Dirigi direto para o único lugar onde Ivan não me procuraria: um pequeno e bagunçado escritório de advocacia acima de uma padaria no distrito beta.
"Você tem certeza disso, Ali?"
Débora, minha advogada e melhor amiga, olhou para os documentos espalhados pela mesa de centro. Seus olhos de bruxa estavam arregalados de choque.
"Olhe a minuta da patente, Debs", eu disse, apontando para a cláusula que encontrei no cofre. "Eles não querem apenas a terra. Eles querem minha mente. Minha pesquisa."
Débora examinou a página, sua expressão escurecendo. "Eles estão planejando te prender completamente. Assim que você assinar a certidão de casamento, você se torna propriedade. Seus pais aprovaram isso?"
"Meus pais redigiram", eu disse, minha voz morta.
Débora bateu a mão na mesa. Faíscas de magia roxa saltaram de seus dedos. "Isso é ilegal! É uma violação dos Acordos! Podemos amaldiçoá-los. Eu posso fazer as bolas do Ivan murcharem e caírem."
"Tentador", eu disse secamente. "Mas não. Eu quero machucá-los onde realmente importa. O status deles. O dinheiro deles. O orgulho deles."
Empurrei o papel em sua direção. "Está pronto?"
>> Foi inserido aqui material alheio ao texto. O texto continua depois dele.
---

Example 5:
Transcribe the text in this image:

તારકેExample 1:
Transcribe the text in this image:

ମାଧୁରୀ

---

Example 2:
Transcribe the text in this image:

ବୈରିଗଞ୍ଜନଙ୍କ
"Ato de Desligamento da Alcateia", Débora leu o título. "Assim que você assinar e registrar isso no Conselho, você se torna essencialmente uma Renegada. Você perde a proteção da Alcateia. Qualquer um pode te atacar."
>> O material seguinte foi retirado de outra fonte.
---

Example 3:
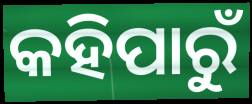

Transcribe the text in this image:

କହିପାରୁଁ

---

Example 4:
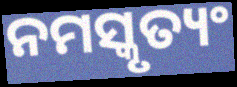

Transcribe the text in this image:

ନମସ୍କୃତ୍ୟଂ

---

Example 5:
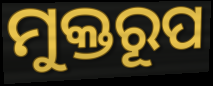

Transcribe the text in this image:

ମୁକ୍ତରୂପ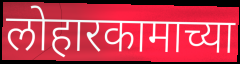
लोहारकामाच्या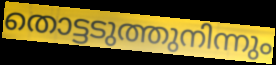
തൊട്ടടുത്തുനിന്നും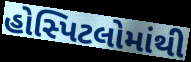
હોસ્પિટલોમાંથીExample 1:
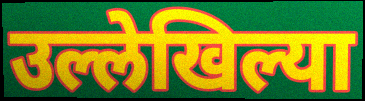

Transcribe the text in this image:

उल्लेखिल्या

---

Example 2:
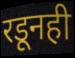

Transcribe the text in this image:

रडूनही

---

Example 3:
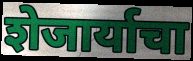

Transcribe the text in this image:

शेजार्याचा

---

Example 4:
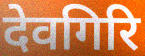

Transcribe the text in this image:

देवगिरि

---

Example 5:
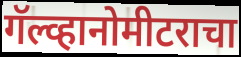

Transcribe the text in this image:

गॅल्व्हानोमीटराचा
"Eu fui atacada pela minha própria Alcateia por vinte e quatro anos", eu disse, pegando a caneta. "Vou arriscar a sorte na selva."
Assinei meu nome. Aliana Queiroz. A tinta parecia preta e final.
"Registre no momento em que o relógio marcar dez horas esta noite", instruí. "É quando a festa começa."
"Para onde você vai?"
"Para o Norte", eu disse. "Para o território da Lua de Sangue. Eles valorizam Curandeiros mais do que linhagem."
Levantei-me e a abracei. "Obrigada, Debs."
"Acaba com eles, Alfa", ela sussurrou.
"Eu não sou uma Alfa", corrigi.
"Você será", ela sorriu misteriosamente.